§ What the task requires: Among the lines of the records below, count those with the word "entre". Reply with that number alone.

§ Provided information:

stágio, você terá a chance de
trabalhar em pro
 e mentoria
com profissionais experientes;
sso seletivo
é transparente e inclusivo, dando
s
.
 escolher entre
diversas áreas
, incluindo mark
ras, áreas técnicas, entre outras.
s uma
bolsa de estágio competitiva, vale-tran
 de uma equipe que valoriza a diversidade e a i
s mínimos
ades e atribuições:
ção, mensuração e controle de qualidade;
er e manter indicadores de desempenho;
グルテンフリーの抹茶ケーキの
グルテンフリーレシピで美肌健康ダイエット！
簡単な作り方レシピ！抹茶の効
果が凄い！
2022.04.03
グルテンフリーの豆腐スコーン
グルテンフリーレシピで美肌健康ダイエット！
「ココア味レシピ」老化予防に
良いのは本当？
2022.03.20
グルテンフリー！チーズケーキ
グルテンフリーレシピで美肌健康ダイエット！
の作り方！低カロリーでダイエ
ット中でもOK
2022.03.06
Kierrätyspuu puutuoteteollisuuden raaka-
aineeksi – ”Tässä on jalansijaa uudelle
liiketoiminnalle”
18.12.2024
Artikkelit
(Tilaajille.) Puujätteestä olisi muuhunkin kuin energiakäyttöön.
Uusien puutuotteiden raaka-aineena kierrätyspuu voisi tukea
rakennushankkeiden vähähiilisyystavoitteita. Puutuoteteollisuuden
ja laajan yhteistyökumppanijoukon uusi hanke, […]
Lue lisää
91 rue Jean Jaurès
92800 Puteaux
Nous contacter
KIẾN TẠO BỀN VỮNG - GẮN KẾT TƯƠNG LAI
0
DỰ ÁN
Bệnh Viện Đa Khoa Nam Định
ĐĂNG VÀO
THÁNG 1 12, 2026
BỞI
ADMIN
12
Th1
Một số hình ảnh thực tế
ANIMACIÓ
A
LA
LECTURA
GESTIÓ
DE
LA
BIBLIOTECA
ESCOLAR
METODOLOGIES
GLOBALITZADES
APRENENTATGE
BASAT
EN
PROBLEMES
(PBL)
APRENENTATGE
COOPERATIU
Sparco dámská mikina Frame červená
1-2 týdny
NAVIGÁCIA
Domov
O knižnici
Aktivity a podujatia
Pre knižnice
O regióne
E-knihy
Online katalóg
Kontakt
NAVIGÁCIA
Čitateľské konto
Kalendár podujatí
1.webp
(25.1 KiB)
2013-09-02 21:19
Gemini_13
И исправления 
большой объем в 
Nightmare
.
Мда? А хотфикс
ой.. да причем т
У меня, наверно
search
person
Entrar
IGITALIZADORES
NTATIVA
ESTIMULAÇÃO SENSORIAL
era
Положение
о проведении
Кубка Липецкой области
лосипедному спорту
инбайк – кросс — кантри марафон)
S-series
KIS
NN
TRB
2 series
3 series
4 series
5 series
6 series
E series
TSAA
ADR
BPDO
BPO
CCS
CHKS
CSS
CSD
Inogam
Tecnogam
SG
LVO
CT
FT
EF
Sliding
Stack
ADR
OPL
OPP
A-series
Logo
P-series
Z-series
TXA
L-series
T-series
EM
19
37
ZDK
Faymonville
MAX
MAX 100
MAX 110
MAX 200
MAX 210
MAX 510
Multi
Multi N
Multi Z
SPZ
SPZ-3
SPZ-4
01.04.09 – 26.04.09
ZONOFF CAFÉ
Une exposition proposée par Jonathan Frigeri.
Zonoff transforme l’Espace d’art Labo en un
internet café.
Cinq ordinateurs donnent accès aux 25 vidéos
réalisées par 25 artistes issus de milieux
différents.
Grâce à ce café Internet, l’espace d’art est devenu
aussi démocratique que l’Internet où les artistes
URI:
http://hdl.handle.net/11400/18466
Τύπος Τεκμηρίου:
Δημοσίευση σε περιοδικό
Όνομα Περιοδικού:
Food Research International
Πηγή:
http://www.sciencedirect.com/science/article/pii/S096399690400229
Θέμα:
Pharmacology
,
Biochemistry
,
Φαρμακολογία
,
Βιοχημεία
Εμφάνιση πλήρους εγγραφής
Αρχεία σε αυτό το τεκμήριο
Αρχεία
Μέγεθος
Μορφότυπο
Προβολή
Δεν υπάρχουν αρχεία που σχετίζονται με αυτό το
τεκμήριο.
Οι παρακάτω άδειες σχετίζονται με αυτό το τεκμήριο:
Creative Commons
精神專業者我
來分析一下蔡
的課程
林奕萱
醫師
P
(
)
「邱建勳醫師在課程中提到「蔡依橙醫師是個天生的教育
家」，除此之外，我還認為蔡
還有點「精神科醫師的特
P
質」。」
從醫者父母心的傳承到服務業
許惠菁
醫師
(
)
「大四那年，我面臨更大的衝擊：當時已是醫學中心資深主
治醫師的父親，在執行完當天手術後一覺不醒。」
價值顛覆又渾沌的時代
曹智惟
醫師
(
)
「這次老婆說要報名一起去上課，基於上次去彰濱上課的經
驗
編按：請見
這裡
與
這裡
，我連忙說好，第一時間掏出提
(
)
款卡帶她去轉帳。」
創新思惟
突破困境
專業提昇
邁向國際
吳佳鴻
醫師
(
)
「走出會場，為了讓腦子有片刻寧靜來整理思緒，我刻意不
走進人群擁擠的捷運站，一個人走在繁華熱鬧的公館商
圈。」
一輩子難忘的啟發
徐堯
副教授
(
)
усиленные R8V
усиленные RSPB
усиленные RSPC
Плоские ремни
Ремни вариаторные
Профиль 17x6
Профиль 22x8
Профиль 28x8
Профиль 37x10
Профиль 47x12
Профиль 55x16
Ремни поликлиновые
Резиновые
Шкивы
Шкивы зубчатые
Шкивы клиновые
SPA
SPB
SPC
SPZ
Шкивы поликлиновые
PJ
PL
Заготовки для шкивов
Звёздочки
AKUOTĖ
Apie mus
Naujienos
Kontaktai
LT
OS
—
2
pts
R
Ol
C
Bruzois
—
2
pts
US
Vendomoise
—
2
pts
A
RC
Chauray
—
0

§ Response area: 2